(Stored data entries)
○ ○ ○ ○
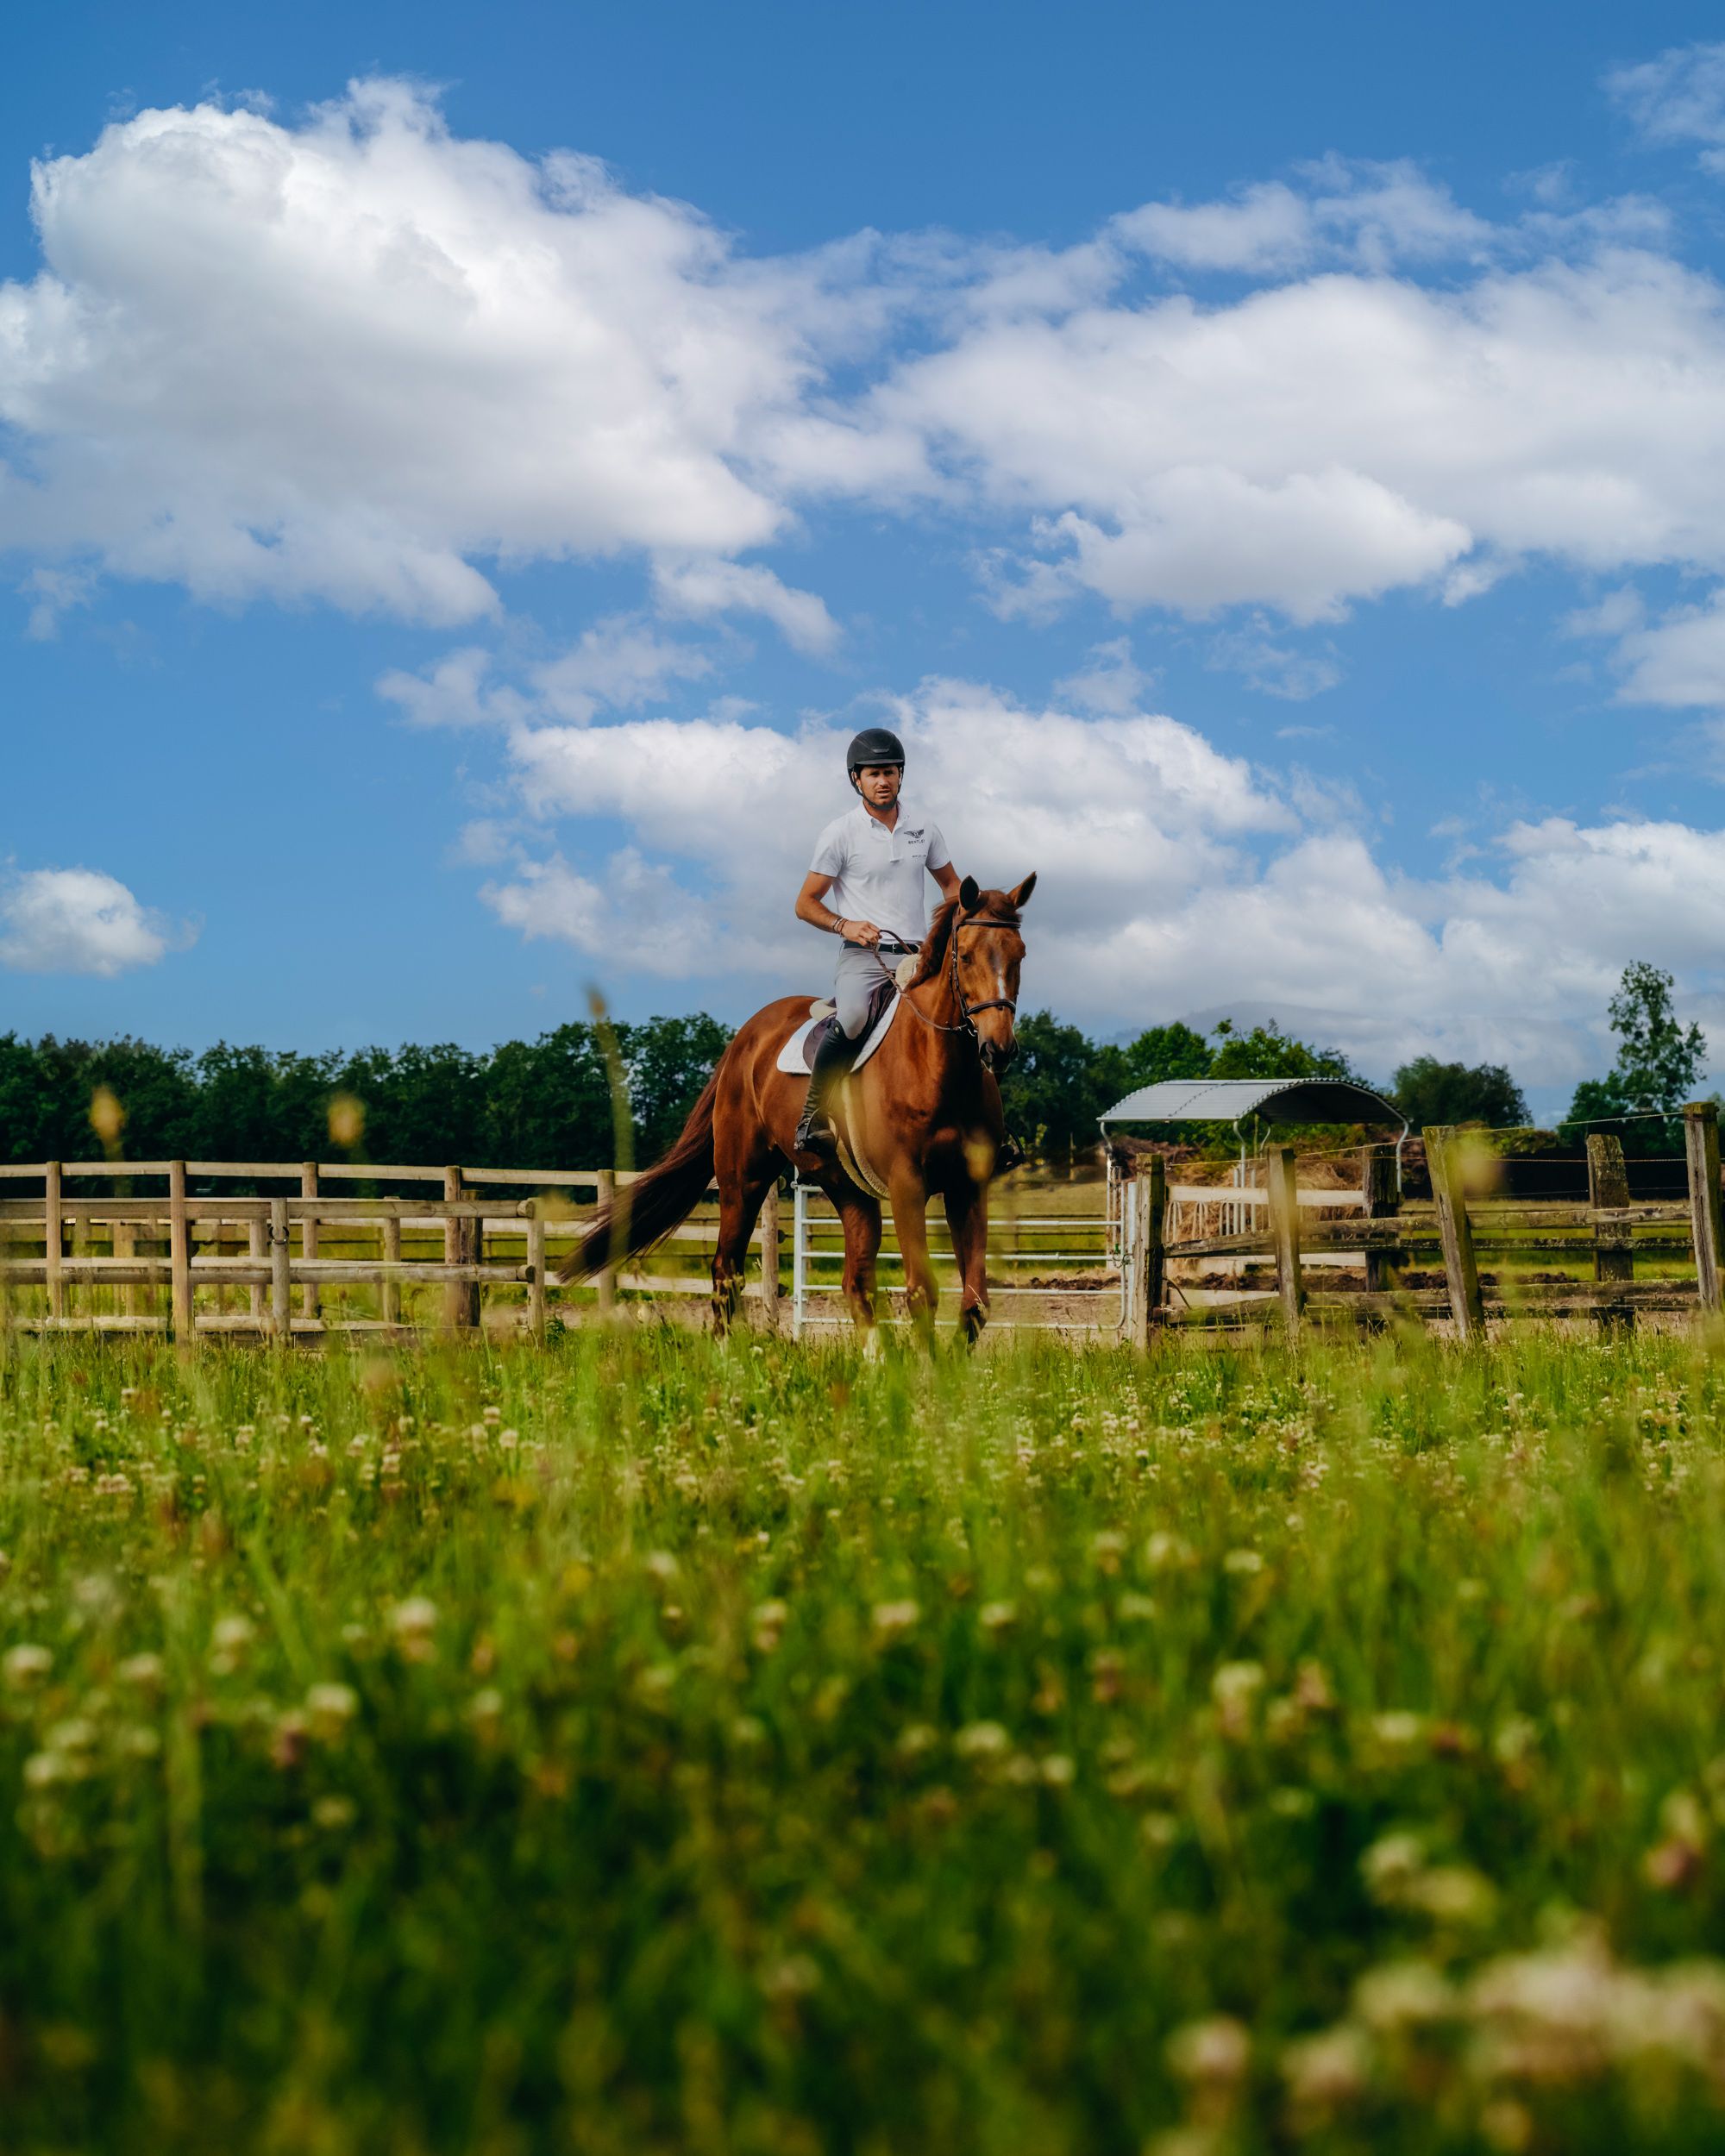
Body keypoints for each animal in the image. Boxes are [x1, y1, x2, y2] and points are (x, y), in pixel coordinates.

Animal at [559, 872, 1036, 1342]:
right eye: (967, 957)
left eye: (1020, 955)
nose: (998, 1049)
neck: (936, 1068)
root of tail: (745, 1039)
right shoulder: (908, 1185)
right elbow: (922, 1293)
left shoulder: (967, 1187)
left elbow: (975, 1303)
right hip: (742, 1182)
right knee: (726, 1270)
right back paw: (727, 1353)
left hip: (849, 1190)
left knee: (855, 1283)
○ ○ ○ ○
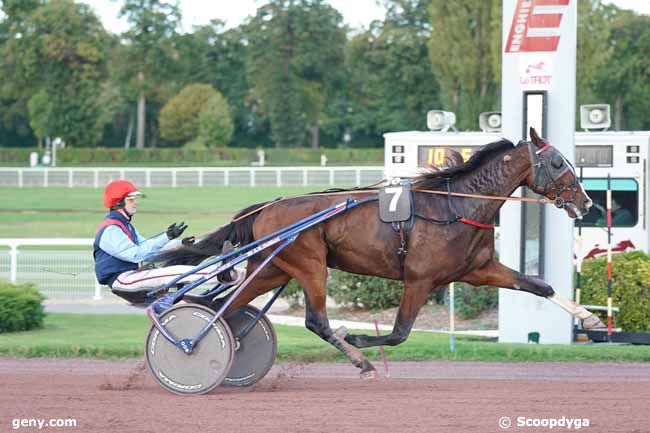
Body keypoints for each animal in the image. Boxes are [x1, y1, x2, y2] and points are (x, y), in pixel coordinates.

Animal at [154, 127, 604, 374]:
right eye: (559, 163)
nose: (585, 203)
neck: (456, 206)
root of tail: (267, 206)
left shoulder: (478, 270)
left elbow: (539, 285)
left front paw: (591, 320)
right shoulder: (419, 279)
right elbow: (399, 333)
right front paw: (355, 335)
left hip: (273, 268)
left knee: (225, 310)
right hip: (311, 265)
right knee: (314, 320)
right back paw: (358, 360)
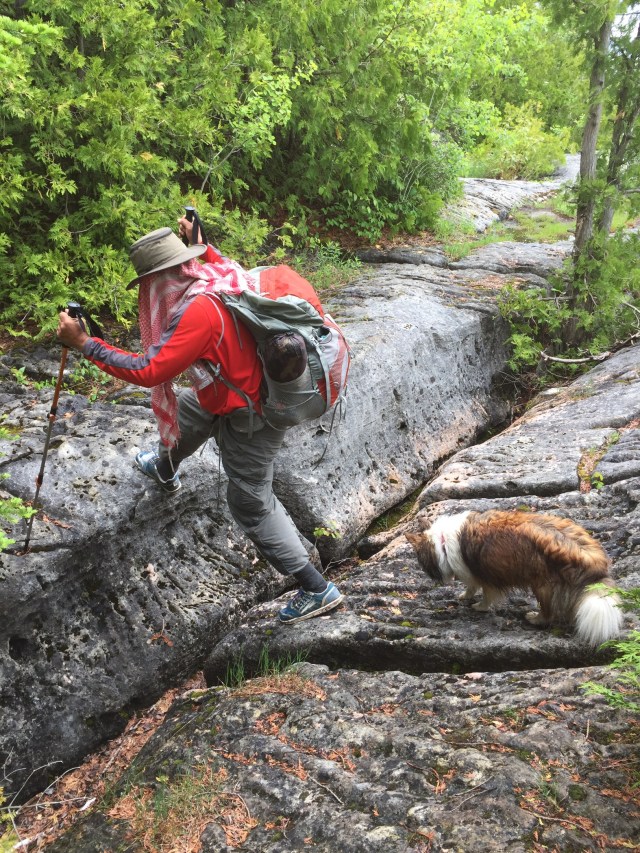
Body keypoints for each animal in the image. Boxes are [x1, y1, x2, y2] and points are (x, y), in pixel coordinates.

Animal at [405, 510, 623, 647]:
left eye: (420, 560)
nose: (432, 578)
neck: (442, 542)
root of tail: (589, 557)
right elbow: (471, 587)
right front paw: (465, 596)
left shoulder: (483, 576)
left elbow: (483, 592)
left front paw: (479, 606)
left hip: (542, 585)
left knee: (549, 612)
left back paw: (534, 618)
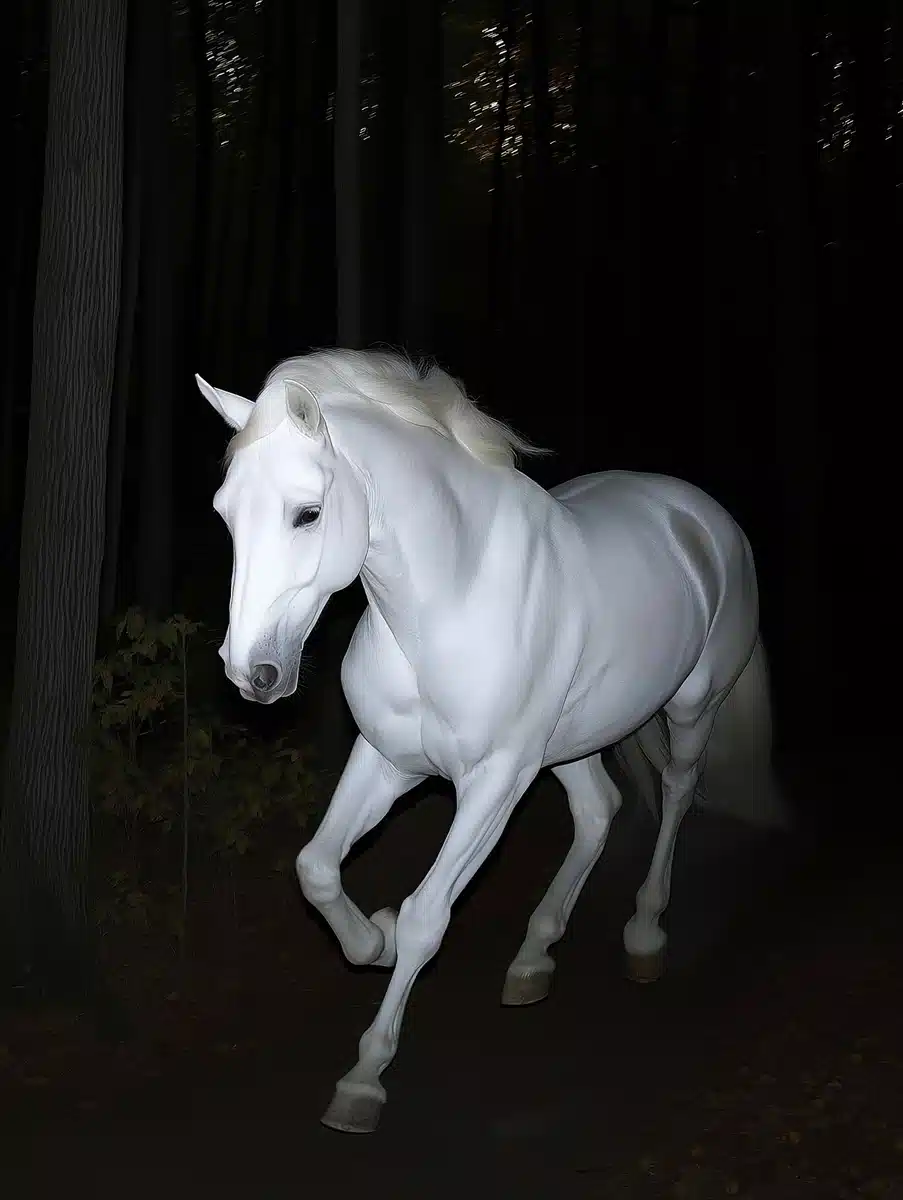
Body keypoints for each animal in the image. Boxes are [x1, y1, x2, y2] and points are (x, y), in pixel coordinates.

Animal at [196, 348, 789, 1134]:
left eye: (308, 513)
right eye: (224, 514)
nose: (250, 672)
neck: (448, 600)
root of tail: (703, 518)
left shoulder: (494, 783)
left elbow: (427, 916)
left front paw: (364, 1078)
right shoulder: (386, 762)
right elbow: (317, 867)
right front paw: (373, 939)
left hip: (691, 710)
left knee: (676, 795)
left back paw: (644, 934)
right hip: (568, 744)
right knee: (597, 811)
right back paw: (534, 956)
○ ○ ○ ○
Work instruction = Your reply should consist solely of the lines above from the line containing "left hip: (273, 268)" up to and including the line containing "left back paw: (534, 618)", reproduced exactly, minus the pictures.

Response box =
left hip: (273, 268)
left knee: (225, 310)
right hip: (311, 265)
right knee: (314, 320)
right back paw: (358, 360)
Body keypoints for each animal in the image. Boxes are [x1, y1, x2, y2] and points are (x, y), in pixel coordinates.

Animal at [405, 510, 623, 647]:
left eye: (420, 560)
nose: (432, 578)
neck: (442, 542)
root of tail: (589, 557)
right elbow: (471, 587)
right front paw: (465, 596)
left shoulder: (483, 576)
left elbow: (483, 592)
left front paw: (479, 606)
left hip: (542, 585)
left knee: (549, 612)
left back paw: (534, 618)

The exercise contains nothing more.